本文:
岡耕平(滋慶医療科学大学大学院医療管理学研究科)
「あなたは何の専門家なのですか?」と聞かれて答えに詰まることがある。これは本来、研究者としては良くないことなのだろうと思う。私は認知心理学分野の研究者だということにしているが、人間の認知そのものを研究対象にしているわけではない。方法論的認知心理学者という言い方があるとすればそれかもしれない。私の研究は、教育・福祉・医療において、人間と環境の相互作用から生じる問題の解決をテーマにしている。それだと何でも当てはまるのではないか?思われると思うが、実際たいていの事柄が自分の研究対象になる。私は、自分が生活する中で違和感を覚えたこと、面白いと思ったことを研究の対象にしている。そのため、ヒューマンインタフェース学会員になって10年以上経つが、いまだにヒューマンインタフェース学会内での自分の立ち位置がよくわからないままである。ただ、人間と環境の相互作用の問題を扱っているという点で、広義のヒューマンインタフェースの研究をしているのではないかと嘯いてここまでやってきた。
ここまで書いて、このエッセイのタイトルの話題に1ミリも近づいていないことに焦りを感じている。ヒューマンインタフェースについて書かなければならない。私は研究テーマの関係で、多くの子どもたちと接点がある。自分も3人の男児を育てている。子どもに関していろいろと問題視されるのが、YouTubeである。多くの大人曰く、「子どもがYouTubeばかり見ていて勉強をしない」「あんなくだらないものばかり見て、時間を無駄にしている」「スマホ画面ばかり見ていないでもっと体を動かさないとダメだ」ということになる。私も同意見である。しかし、別の意見も持っている。確かに問題も多いが、YouTubeほどの教材もなかなかないぞ、という意見である。例えば、私は最近自宅で筋トレをしながら「週末縄文人」というYouTubeチャンネルの動画を見て、多くのことを学んでいる。

取り組む課題:
[1] 次の(a)〜(c)が本文の内容と合っているかどうかを、それぞれ「はい」か「いいえ」で答え、判断の根拠となる本文の語句をそのまま引用してください。(a) 筆者はヒューマンインタフェース学会員になって10年以上経つ。(b) 筆者は人間の認知そのものを研究対象にしている。(c) 筆者は2人の男児を育てている。
[2] 本文のうち、「ここまで書いて、このエッセイ」から「て、多くのことを学んでいる。」までの部分を一字一句違えずに書き写してください。
[3] 本文によると、筆者が最近自宅で筋トレをしながら動画を見ているYouTubeチャンネルの名前は何ですか。

表示された行:
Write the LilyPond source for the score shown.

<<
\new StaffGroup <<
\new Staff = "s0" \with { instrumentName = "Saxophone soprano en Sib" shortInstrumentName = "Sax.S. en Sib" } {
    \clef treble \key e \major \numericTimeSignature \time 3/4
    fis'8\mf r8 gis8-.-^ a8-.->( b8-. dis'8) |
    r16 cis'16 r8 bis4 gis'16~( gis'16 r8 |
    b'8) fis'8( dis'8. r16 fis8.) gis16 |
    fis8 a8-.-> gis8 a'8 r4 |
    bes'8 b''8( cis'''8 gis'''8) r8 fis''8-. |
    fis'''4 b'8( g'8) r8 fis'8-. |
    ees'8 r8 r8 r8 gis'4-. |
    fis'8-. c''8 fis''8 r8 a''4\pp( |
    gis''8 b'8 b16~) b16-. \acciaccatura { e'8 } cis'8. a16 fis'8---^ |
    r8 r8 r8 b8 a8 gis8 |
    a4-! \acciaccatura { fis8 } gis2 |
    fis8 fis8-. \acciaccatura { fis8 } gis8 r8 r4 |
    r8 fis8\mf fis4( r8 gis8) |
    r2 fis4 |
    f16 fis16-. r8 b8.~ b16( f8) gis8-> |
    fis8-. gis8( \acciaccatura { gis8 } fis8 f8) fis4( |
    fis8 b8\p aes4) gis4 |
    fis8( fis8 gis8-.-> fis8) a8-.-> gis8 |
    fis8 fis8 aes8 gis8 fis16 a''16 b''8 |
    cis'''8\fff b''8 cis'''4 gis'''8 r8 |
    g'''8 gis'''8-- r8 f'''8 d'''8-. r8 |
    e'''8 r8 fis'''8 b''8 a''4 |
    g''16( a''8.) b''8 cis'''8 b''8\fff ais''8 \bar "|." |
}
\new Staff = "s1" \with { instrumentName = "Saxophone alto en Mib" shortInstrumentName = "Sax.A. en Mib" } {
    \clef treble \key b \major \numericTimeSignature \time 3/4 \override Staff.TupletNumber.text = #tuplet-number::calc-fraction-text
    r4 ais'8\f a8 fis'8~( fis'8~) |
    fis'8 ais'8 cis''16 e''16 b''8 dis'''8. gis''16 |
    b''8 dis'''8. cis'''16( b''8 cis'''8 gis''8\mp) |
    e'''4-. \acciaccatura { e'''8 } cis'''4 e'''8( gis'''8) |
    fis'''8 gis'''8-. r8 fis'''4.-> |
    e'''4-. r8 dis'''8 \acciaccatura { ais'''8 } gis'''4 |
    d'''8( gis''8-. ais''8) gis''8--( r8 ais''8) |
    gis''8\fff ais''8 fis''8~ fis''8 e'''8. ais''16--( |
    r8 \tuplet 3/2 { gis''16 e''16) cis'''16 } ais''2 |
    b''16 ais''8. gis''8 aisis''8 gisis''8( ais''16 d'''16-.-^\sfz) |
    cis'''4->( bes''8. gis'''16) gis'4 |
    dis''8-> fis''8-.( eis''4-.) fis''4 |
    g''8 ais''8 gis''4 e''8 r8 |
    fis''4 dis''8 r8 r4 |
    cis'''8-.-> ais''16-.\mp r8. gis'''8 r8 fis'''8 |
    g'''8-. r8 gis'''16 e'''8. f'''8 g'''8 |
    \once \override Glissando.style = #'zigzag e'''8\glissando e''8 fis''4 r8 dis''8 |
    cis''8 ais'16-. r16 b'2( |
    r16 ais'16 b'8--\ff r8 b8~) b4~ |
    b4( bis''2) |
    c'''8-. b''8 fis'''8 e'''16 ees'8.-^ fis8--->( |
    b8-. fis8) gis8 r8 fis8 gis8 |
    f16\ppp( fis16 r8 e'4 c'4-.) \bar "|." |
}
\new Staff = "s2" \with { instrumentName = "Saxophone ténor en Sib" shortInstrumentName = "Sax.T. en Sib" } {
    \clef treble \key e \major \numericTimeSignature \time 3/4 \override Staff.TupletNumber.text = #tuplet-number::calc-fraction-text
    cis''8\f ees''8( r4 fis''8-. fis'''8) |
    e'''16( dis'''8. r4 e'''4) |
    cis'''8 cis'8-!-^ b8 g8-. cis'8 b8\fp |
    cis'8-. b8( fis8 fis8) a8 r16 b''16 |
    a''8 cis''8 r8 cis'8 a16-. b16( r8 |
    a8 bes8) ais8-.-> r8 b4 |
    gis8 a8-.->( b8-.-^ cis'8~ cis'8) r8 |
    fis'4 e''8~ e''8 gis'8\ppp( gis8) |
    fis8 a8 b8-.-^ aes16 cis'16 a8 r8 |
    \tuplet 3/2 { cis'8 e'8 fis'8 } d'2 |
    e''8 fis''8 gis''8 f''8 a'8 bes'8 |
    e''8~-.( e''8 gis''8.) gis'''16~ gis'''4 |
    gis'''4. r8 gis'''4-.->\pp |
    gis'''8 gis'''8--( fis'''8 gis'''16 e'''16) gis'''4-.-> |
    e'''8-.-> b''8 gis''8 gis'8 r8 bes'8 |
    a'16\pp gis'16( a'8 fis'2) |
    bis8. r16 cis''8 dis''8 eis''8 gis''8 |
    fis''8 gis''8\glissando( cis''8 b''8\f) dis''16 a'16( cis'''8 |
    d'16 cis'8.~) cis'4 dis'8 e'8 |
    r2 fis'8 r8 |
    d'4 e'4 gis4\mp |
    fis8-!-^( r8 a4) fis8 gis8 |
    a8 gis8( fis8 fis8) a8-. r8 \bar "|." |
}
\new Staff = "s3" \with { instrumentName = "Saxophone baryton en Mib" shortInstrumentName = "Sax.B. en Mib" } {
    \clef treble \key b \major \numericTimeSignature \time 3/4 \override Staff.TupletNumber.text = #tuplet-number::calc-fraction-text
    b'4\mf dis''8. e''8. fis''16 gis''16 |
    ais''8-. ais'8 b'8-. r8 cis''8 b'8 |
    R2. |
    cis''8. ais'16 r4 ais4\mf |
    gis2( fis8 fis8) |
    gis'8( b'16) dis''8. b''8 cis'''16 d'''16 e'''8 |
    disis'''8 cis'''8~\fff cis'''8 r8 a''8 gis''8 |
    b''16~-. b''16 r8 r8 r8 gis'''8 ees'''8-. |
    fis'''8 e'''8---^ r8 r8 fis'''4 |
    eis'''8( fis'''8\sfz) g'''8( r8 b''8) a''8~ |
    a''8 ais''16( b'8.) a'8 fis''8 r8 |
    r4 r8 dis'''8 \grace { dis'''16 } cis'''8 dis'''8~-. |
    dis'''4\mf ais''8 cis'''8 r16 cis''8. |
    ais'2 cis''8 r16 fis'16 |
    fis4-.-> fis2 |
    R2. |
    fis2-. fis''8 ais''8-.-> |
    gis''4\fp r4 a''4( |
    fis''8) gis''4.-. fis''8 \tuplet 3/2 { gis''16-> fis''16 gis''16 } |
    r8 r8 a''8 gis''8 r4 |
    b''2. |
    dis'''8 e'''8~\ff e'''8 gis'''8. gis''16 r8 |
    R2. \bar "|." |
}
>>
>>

課題の解答:
[1]
(a) はい:「ヒューマンインタフェース学会員になって10年以上経つ」
(b) いいえ:「人間の認知そのものを研究対象にしているわけではない」
(c) いいえ:「自分も3人の男児を育てている」

[2]
ここまで書いて、このエッセイのタイトルの話題に1ミリも近づいていないことに焦りを感じている。ヒューマンインタフェースについて書かなければならない。私は研究テーマの関係で、多くの子どもたちと接点がある。自分も3人の男児を育てている。子どもに関していろいろと問題視されるのが、YouTubeである。多くの大人曰く、「子どもがYouTubeばかり見ていて勉強をしない」「あんなくだらないものばかり見て、時間を無駄にしている」「スマホ画面ばかり見ていないでもっと体を動かさないとダメだ」ということになる。私も同意見である。しかし、別の意見も持っている。確かに問題も多いが、YouTubeほどの教材もなかなかないぞ、という意見である。例えば、私は最近自宅で筋トレをしながら「週末縄文人」というYouTubeチャンネルの動画を見て、多くのことを学んでいる。

[3] 「週末縄文人」